Hayes’ clinical recommendation is communal-wide honesty about the realities of present hardships with a strong dose of generosity.
“Support each other, call your friends and your family, listen — don’t just talk, try to make sure people have the reassurance that they need, supplies,” Hayes said.
Hayes said Tahoe Basin residents ought to reflect deeply about the situation of their gardeners and housecleaners and consider continuing to paying them.
Truckee’s income disparity will harm everyone in the recovery process, he said.
“When we see other people’s suffering we suffer because we’re social primates,” Hayes said. “We’re constantly being exposed to disparities, but data reveals that on a basic, primitive, neuron-level response to witnessing something wrong creates literal health problems for the wealthy.”

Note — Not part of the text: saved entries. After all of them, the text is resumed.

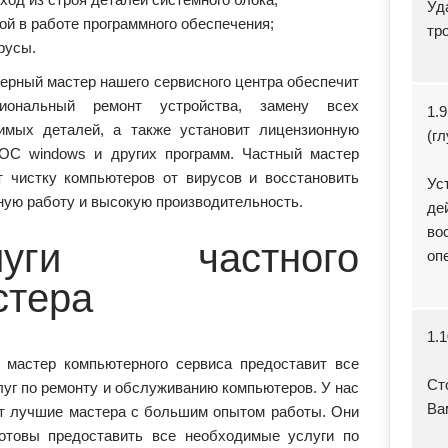
Уд
ой в работе программного обеспечения;
тр
русы.
ерный мастер нашего сервисного центра обеспечит
сиональный ремонт устройства, замену всех
1.
имых деталей, а также установит лицензионную
(г
ОС windows и других программ. Частный мастер
т чистку компьютеров от вирусов и восстановить
Ус
ную работу и высокую производительность.
де
во
луги частного
оп
стера
1.
 мастер компьютерного сервиса предоставит все
Ст
луг по ремонту и обслуживанию компьютеров. У нас
Ва
т лучшие мастера с большим опытом работы. Они
готовы предоставить все необходимые услуги по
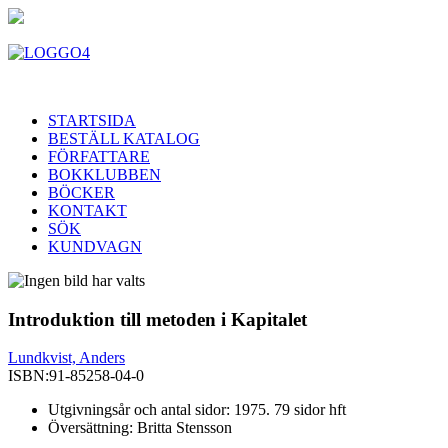
STARTSIDA
BESTÄLL KATALOG
FÖRFATTARE
BOKKLUBBEN
BÖCKER
KONTAKT
SÖK
KUNDVAGN
Introduktion till metoden i Kapitalet
Lundkvist, Anders
ISBN:
91-85258-04-0
Utgivningsår och antal sidor: 1975. 79 sidor hft
Översättning: Britta Stensson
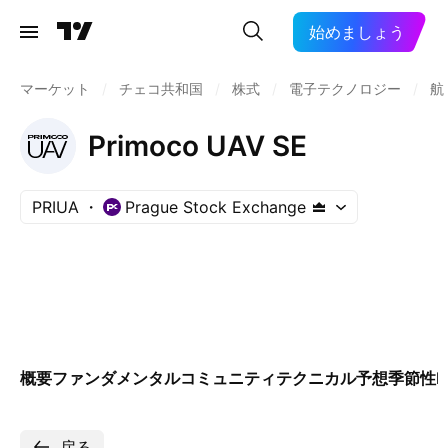
始めましょう
マーケット
/
チェコ共和国
/
株式
/
電子テクノロジー
/
航
Primoco UAV SE
PRIUA
Prague Stock Exchange
概要
ファンダメンタル
コミュニティ
テクニカル
予想
季節性
E
戻る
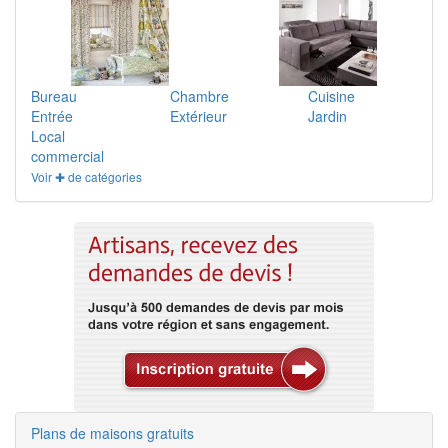
Bureau
Chambre
Cuisine
Entrée
Extérieur
Jardin
Local
commercial
Voir ✚ de catégories
Plans de maisons gratuits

Hayes said this is the time to be especially charitable. The psychology professor echoed the plea of Truckee’s chief of police’s for value oriented-action. Staying true to oneself while remaining open, aware and cognitively engaged predicts post-traumatic growth, Hayes said.
Truckee offers a very basic connection with nature, he said, that is profound in these kinds of situations.
“You have incredible, world-renowned beauty around you which grounds you,” Hayes said.
There is no sense in putting on a hollowing show to save face in this trying time.
“We need to be more open with each other about how hard it is to be human.”